DIRECTIONS: Once the records below have been read, copy them all out exactly.

EXTRACTED ENTRIES:
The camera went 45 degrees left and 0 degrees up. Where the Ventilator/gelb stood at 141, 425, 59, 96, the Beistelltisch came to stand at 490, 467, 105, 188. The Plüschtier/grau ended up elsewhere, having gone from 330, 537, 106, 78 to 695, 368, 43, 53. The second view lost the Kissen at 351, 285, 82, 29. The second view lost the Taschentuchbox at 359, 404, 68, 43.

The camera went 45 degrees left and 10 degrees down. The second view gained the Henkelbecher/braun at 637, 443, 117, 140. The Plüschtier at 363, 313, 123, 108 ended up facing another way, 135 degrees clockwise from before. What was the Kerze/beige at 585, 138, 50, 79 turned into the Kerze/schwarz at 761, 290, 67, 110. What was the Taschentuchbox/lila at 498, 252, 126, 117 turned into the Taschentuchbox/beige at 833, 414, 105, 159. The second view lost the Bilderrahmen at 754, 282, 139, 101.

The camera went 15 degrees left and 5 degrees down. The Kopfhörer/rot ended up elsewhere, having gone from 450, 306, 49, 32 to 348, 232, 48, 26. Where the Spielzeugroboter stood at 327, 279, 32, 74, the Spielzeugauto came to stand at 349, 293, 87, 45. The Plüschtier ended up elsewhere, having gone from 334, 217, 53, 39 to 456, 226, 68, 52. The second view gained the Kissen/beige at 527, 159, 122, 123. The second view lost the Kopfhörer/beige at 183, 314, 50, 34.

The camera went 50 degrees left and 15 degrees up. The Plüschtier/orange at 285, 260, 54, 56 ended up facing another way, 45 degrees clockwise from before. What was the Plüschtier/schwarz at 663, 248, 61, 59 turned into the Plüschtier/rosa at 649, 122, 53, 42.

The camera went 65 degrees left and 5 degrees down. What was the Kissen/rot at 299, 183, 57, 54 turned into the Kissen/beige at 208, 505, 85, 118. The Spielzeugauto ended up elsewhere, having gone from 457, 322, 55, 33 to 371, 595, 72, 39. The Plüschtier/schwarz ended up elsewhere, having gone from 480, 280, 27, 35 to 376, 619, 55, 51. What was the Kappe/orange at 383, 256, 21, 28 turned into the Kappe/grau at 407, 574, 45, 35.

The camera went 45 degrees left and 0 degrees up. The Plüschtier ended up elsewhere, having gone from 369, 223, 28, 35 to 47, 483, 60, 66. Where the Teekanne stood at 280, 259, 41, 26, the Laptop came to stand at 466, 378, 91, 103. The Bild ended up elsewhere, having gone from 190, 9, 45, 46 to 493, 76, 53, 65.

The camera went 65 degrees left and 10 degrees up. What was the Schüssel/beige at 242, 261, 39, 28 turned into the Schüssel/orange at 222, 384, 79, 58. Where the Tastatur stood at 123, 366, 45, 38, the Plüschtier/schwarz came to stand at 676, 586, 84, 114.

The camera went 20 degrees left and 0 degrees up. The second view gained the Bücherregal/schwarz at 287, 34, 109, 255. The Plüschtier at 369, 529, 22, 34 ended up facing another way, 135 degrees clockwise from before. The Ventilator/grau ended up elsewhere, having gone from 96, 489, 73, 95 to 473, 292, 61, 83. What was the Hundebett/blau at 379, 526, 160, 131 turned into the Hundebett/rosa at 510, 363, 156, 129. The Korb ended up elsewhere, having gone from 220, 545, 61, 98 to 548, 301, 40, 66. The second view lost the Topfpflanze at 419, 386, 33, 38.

ANSWER TO THIS PROBLEM:
The camera went 45 degrees left and 0 degrees up. Where the Ventilator/gelb stood at 141, 425, 59, 96, the Beistelltisch came to stand at 490, 467, 105, 188. The Plüschtier/grau ended up elsewhere, having gone from 330, 537, 106, 78 to 695, 368, 43, 53. The second view lost the Kissen at 351, 285, 82, 29. The second view lost the Taschentuchbox at 359, 404, 68, 43.

The camera went 45 degrees left and 10 degrees down. The second view gained the Henkelbecher/braun at 637, 443, 117, 140. The Plüschtier at 363, 313, 123, 108 ended up facing another way, 135 degrees clockwise from before. What was the Kerze/beige at 585, 138, 50, 79 turned into the Kerze/schwarz at 761, 290, 67, 110. What was the Taschentuchbox/lila at 498, 252, 126, 117 turned into the Taschentuchbox/beige at 833, 414, 105, 159. The second view lost the Bilderrahmen at 754, 282, 139, 101.

The camera went 15 degrees left and 5 degrees down. The Kopfhörer/rot ended up elsewhere, having gone from 450, 306, 49, 32 to 348, 232, 48, 26. Where the Spielzeugroboter stood at 327, 279, 32, 74, the Spielzeugauto came to stand at 349, 293, 87, 45. The Plüschtier ended up elsewhere, having gone from 334, 217, 53, 39 to 456, 226, 68, 52. The second view gained the Kissen/beige at 527, 159, 122, 123. The second view lost the Kopfhörer/beige at 183, 314, 50, 34.

The camera went 50 degrees left and 15 degrees up. The Plüschtier/orange at 285, 260, 54, 56 ended up facing another way, 45 degrees clockwise from before. What was the Plüschtier/schwarz at 663, 248, 61, 59 turned into the Plüschtier/rosa at 649, 122, 53, 42.

The camera went 65 degrees left and 5 degrees down. What was the Kissen/rot at 299, 183, 57, 54 turned into the Kissen/beige at 208, 505, 85, 118. The Spielzeugauto ended up elsewhere, having gone from 457, 322, 55, 33 to 371, 595, 72, 39. The Plüschtier/schwarz ended up elsewhere, having gone from 480, 280, 27, 35 to 376, 619, 55, 51. What was the Kappe/orange at 383, 256, 21, 28 turned into the Kappe/grau at 407, 574, 45, 35.

The camera went 45 degrees left and 0 degrees up. The Plüschtier ended up elsewhere, having gone from 369, 223, 28, 35 to 47, 483, 60, 66. Where the Teekanne stood at 280, 259, 41, 26, the Laptop came to stand at 466, 378, 91, 103. The Bild ended up elsewhere, having gone from 190, 9, 45, 46 to 493, 76, 53, 65.

The camera went 65 degrees left and 10 degrees up. What was the Schüssel/beige at 242, 261, 39, 28 turned into the Schüssel/orange at 222, 384, 79, 58. Where the Tastatur stood at 123, 366, 45, 38, the Plüschtier/schwarz came to stand at 676, 586, 84, 114.

The camera went 20 degrees left and 0 degrees up. The second view gained the Bücherregal/schwarz at 287, 34, 109, 255. The Plüschtier at 369, 529, 22, 34 ended up facing another way, 135 degrees clockwise from before. The Ventilator/grau ended up elsewhere, having gone from 96, 489, 73, 95 to 473, 292, 61, 83. What was the Hundebett/blau at 379, 526, 160, 131 turned into the Hundebett/rosa at 510, 363, 156, 129. The Korb ended up elsewhere, having gone from 220, 545, 61, 98 to 548, 301, 40, 66. The second view lost the Topfpflanze at 419, 386, 33, 38.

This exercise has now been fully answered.